Lumbung Pangan Jogo Tonggo Desa Muntang, Solusi Bertahan di Tengah Pandemi

Feature168 Dilihat
Warga Desa Muntang, Kecamatan Kemangkon, Purbalingga, menyetorkan bahan makanan di lumbung pangan Jogo Tonggo RW 3, beberapa waktu yang lalu. /Foto: Dokumentasi Warga.

PURWOKERTOKITA.COM, PURBALINGGA – Pandemi Covid-19 menguras habis energi hingga unit terkecil komponen bangsa, individu. Bagi yang kuat masih bisa bertahan meskipun berat. Namun bagi golongan lemah, bisa bertahan adalah berkah.

Pandemi bukan saja menguji daya tahan tubuh seseorang. Pandemi juga menguji imunitas tradisi komunal bangsa, gotong royong.

Kelompok masyarakat dengan tradisi gotong royong yang kuat tak akan membiarkan hukum rimba menang di tengah resesi akibat pandemi. Mereka akan sekuat tenaga membantu yang lemah agar bisa sama-sama melewati badai pandemi.

Gotong royong telah teruji menyelamatkan bangsa dari situasi kritis pada era perjuangan kemerdekaan. Maka sekali lagi, gotong royong juga semestinya bisa menjadi kunci sukses selamat dari pandemi.

Inilah yang ditunjukkan warga Desa Muntang, Kecamatan Kemangkon, Kabupaten Purbalingga. Warga Muntang mendirikan lumbung pangan Jogo Tonggo sebagai upaya kolektif mempertahankan diri dari pandemik. Masyarakat yang mampu menyumbangkan bahan makanan yang kemudian didistribusikan ke warga yang menjalani isolasi mandiri.

“Inisiatif ini sebenarnya sudah ada sebelum pandemi, terus gayung bersambut ada program Gubernur Jateng, Ganjar Pranowo soal Jogo Tonggo. Ya sudah sekalian saja dijalankan,” kata Raden Roro Hendarti, pegiat masyarakat Desa Muntang, Kamis (22/7/2021).

Pada awal 2020 ketika gelombang pertama pandemi menerjang, Desa Muntang memiliki program 10 Rumah Aman. Roro membagikan masker kepada warga yang menjalani isolasi mandiri.

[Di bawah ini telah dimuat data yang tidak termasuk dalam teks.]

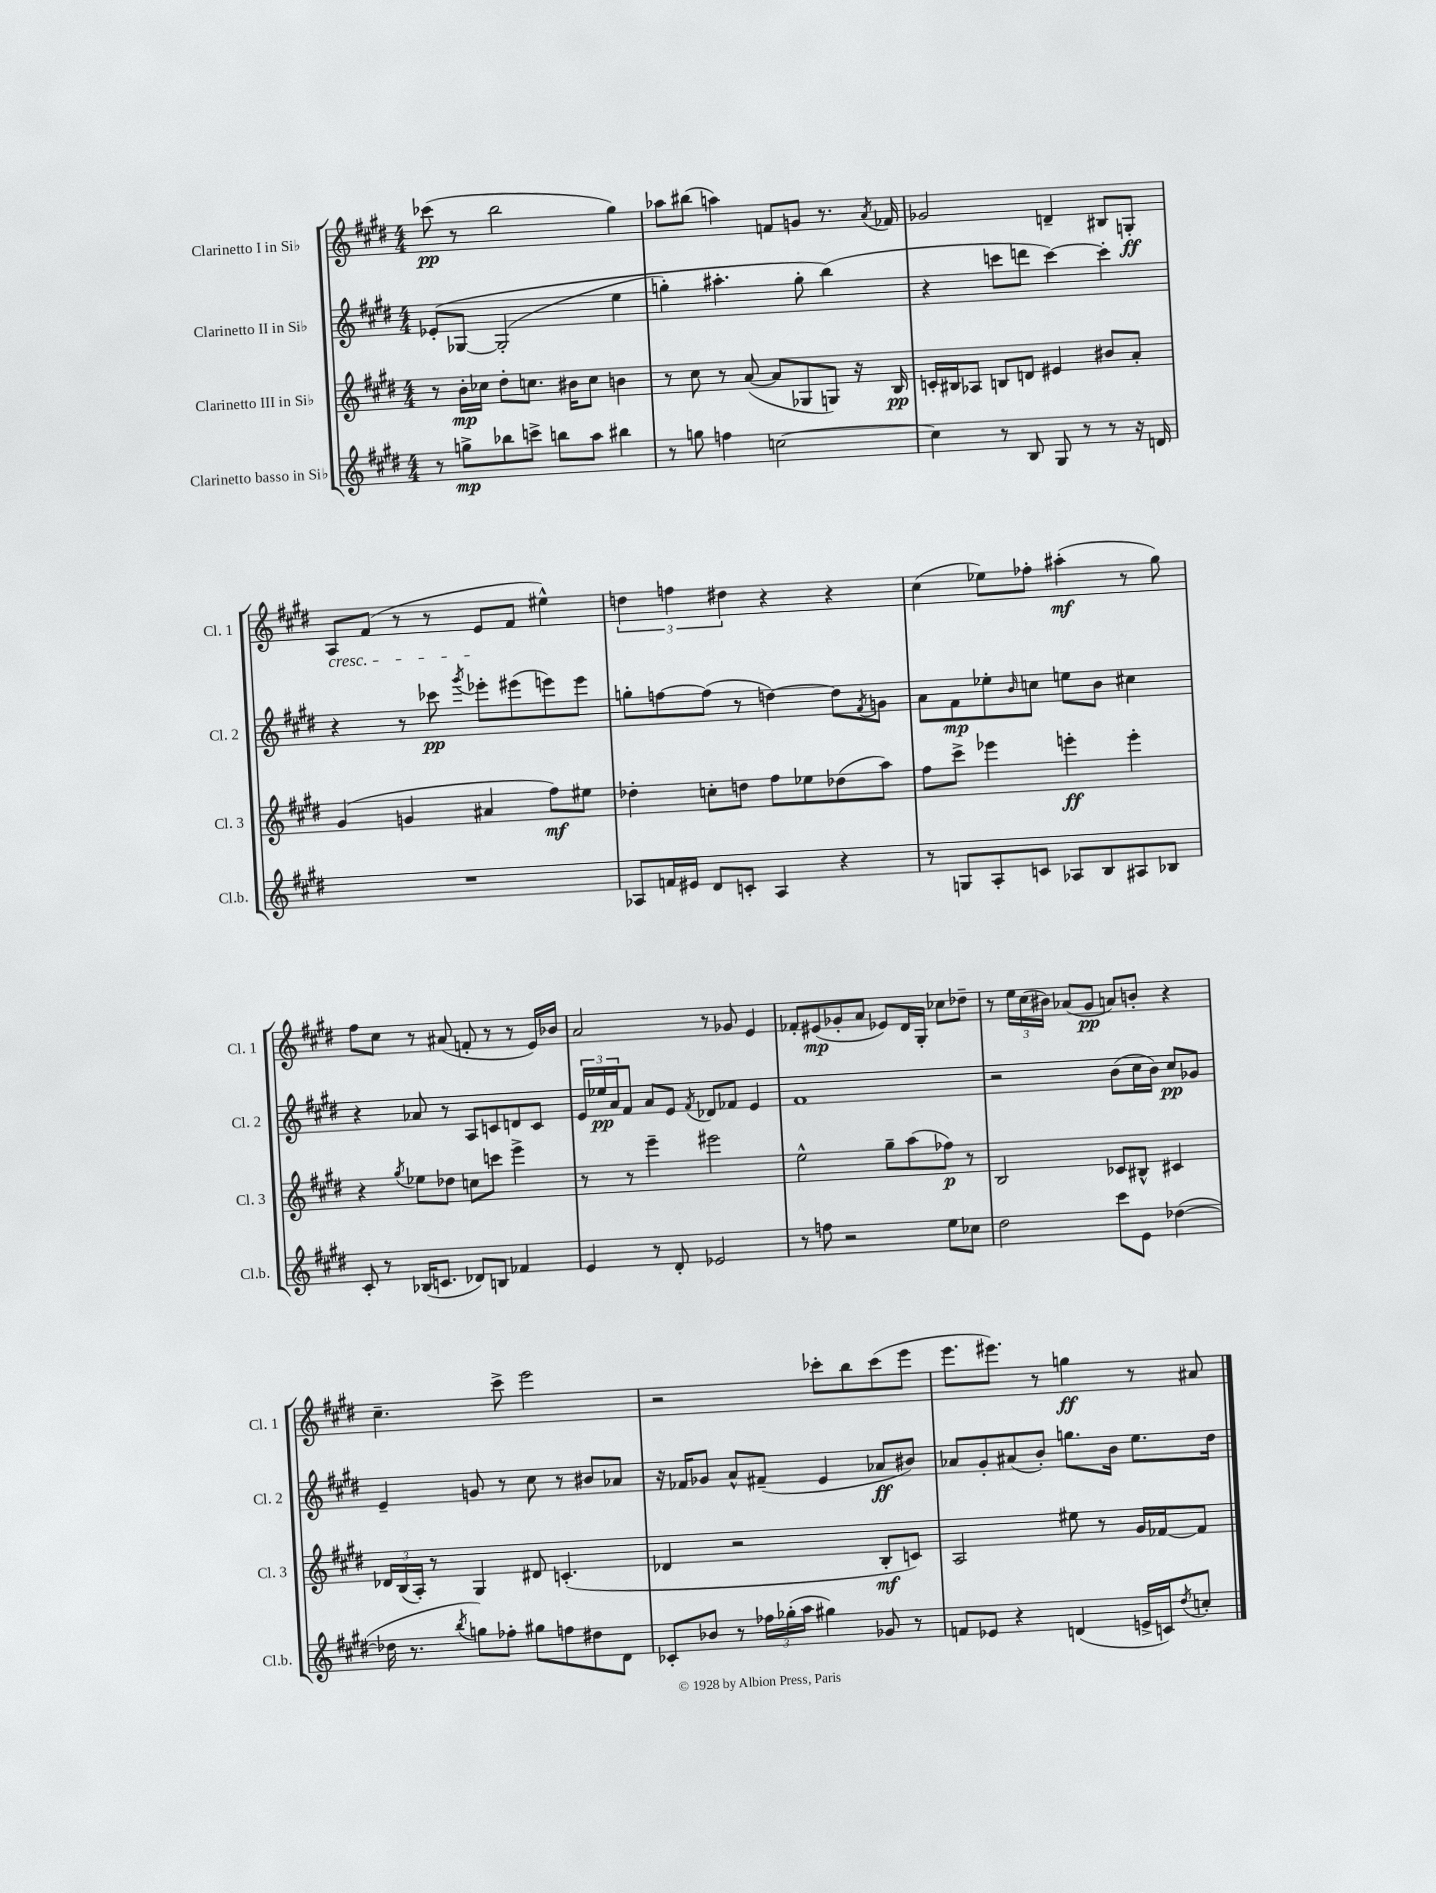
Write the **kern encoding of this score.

**kern	**kern	**kern	**kern
*staff4	*staff3	*staff2	*staff1
*clefG2	*clefG2	*clefG2	*clefG2
*k[f#c#g#d#]	*k[f#c#g#d#]	*k[f#c#g#d#]	*k[f#c#g#d#]
*M4/4	*M4/4	*M4/4	*M4/4
8r	8r	&(8e-'	(8ccc-
8gg^	16b'	[8G-	8r
.	16cc-	.	.
8bb-	8dd#'	(2G-']	2bb
8ccc^	8.cc	.	.
8bb	.	.	.
.	16b#	.	.
8aa	8cc	.	.
4bb#	4b	4ee	4gg#)
=	=	=	=
8r	8r	4gg')	8aa-
8gg	8cc#	.	(8bb#
4ff	8r	4.aa#'	4aa)
.	([8a	.	.
[2cc	8a]	.	8f
.	8G-	8gg'	8g
.	8G)	(4bb&)	8.r
.	16r	.	.
.	.	.	8qa
.	16B	.	16f-
=	=	=	=
4cc]	16c'	4r	2g-
.	16B#	.	.
.	8A-	.	.
8r	8B	8ccc	.
8B	8d	8ddd	.
8G#	4e#	[4ccc)	4d~
8r	.	.	.
8r	8b#	4ccc']	8B#
16r	8a'	.	8G'
16d	.	.	.
=	=	=	=
1r	(4g#	4r	8A
.	.	.	(8f#
.	4g	8r	8r
.	.	8ccc-	8r
.	.	8qggg#	.
.	4a#	8eee-'	8e
.	.	(8eee#	8f#
.	8ff#)	8eee)	4ee#^^)
.	8ee#	8eee	.
=	=	=	=
8A-	4dd-'	8gg'	6dd
16f	.	[8ff	.
.	.	.	6ff
16e#	.	.	.
8d#	8cc'	(8ff]	.
.	.	.	6dd#
8c'	8dd	8r	.
4A-	8ff#	[4dd)	4r
.	8ee-	.	.
4r	(8dd-	8dd]	4r
.	.	8qf#	.
.	8aa)	8g	.
=	=	=	=
8r	8ff#	8a	(4cc#
8G	8ccc#^	8f#	.
8A'	4eee-	8ee-'	8ee-)
.	.	16qqb	.
8c	.	8cc	8ff-'
8A-	4eee'	8ee	(4aa#'
8B	.	8b	.
8A#	4eee'	4cc#	8r
8B-	.	.	8gg#)
=	=	=	=
8c#'	4r	4r	8ff#
8r	.	.	8cc#
.	8qgg#	.	.
(16B-	8ee-	8a-	8r
8.c	.	.	.
.	8dd-	8r	(8a#
8d-)	8cc	8A	8f'
8B	8ccc	8c	8r
4f-	4eee^	8d	8r
.	.	8c	16e)
.	.	.	16b-
=	=	=	=
4e	8r	24e	2a
.	.	24ee-	.
.	.	24a	.
.	8r	8f#	.
8r	4eee~	8a	.
8d#'	.	8e	.
.	.	8qf#	.
2e-	2eee#	8d-	8r
.	.	8f-	8g-
.	.	4e	4e
=	=	=	=
8r	2ee^^	1f#	8f-'
8ff	.	.	(8e#
2r	.	.	8g-'
.	.	.	8a
.	8gg#~	.	8e-)
.	(8aa	.	16d#
.	.	.	16G#'
8ee	8ff-)	.	8cc-
8cc-	8r	.	8dd-~
=	=	=	=
2dd#	2B	2r	8r
.	.	.	24ee
.	.	.	(24cc#
.	.	.	24b#)
.	.	.	(8a-
.	.	.	8g#
8ccc#	8c-	(8b	8a)
8e	8B#^^	16cc#	8b'
.	.	16b)	.
([4dd-	4c#	8cc#	4r
.	.	8g-	.
=	=	=	=
16dd-]	24d-	4e~	4.cc#~
.	(24B	.	.
8.r	.	.	.
.	24A')	.	.
.	8r	.	.
8qbb	.	.	.
8gg)	4G#	8g	.
8ff-'	.	8r	8ccc#^
8gg#	8d#	8cc#	2eee
8ff	(4.c'	8r	.
8dd#	.	8b#	.
8d#	.	8a-	.
=	=	=	=
8c-'	4d-	16r	2r
.	.	16f-	.
8b-	.	8g-	.
8r	2r	8a^^	.
24ff-	.	(8f#~	.
(24gg-'	.	.	.
24aa	.	.	.
4gg#)	.	4e	8ccc-'
.	.	.	8bb
8g-	8B'	8a-	(8ccc-
8r	8c)	8b#)	8eee
=	=	=	=
8f	2A	8a-	8.eee
8e-	.	8g#'	.
.	.	.	8.eee#)
4r	.	(8a#	.
.	.	8b')	8r
(4d	8ee#	8.gg	4gg
.	8r	.	.
.	.	16b	.
16e^	16g#	8.ee	8r
16c)	[16f-	.	.
8qdd#	.	.	.
8cc'	8f-]	.	8a#
.	.	16dd#	.
==	==	==	==
*-	*-	*-	*-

Ketika itu masker langka, jikapun ada harganya melambung tinggi.

Bantuan pangan mulai terkumpul dari urun warga sekitar. Bantuan kemudian dikelola agar lebih efektif dan efisien.

“Kantor Staf Kepresidenan sempat memberikan bantuan berupa masker, sarung tangan, hand sanitizer dan disinfektan. Waktu itu barang ini kan susah didapat,” tuturnya.

Pada puncak pandemi gelombang pertama, Gubernur Ganjar menggagas program Jogo Tonggo dengan tujuan yang mirip dengan program urun warga yang sudah berjalan.

Maka, program ini kemudian disatukan. Posko Jogo Tonggo menjadi lumbung pangan, tempat bahan makanan dari donasi warga dikumpulkan.

Di Desa Muntang ada tiga lumbung pangan Jogo Tonggo yang tersebar di tiga RW. Jika ada warga yang menjalani isolasi mandiri, mereka bisa menghubungi pengurus lumbung pangan dan bisa disuplai makanan siap konsumsi.

“Kami kirim nasi kotak dua kali sehari. Karena memasak menjadi hal yang menyulitkan bagi warga yang sedang isolasi mandiri,” ujar dia.

Namun seiring peningkatan kasus Covid-19, ekonomi wargapun semakin sulit. Donasi bahan makanan menurun. Padahal masih ada warga yang perlu bantuan.

“Kami sampai kelimpungan, terutama untuk kebutuhan sembako dan masker,” ucapnya.

Saat ini ada empat kasus aktif di Desa Muntang. Satu sedang menjalani perawatan di rumah sakit, dua isolasi mandiri, dan satu orang mengantre masuk rumah sakit karena kondisinya memburuk.

Sejak kasus Covid-19 memuncak, tidak mudah mencari persediaan tempat tidur di rumah sakit. Beruntung pasien ini masih tertolong setelah warga menyumbangkan persediaan oksigen pribadi.

“Saturasi oksigennya turun sampai 50. Tapi karena rumah sakit semua penuh jadi terpaksa isolasi mandiri di rumah. Beruntung tadi pagi warga ada yang menyumbangkan tabung oksigen,” tuturnya.

Gotong royong memang telah membudaya di Nusantara. Namun negara tidak bisa membiarkan warganya bergelut sendiri melawan pandemi yang tak jelas kapan berakhirnya. Negara semestinya hadir, jauh sebelum warganya mengibarkan bendera putih.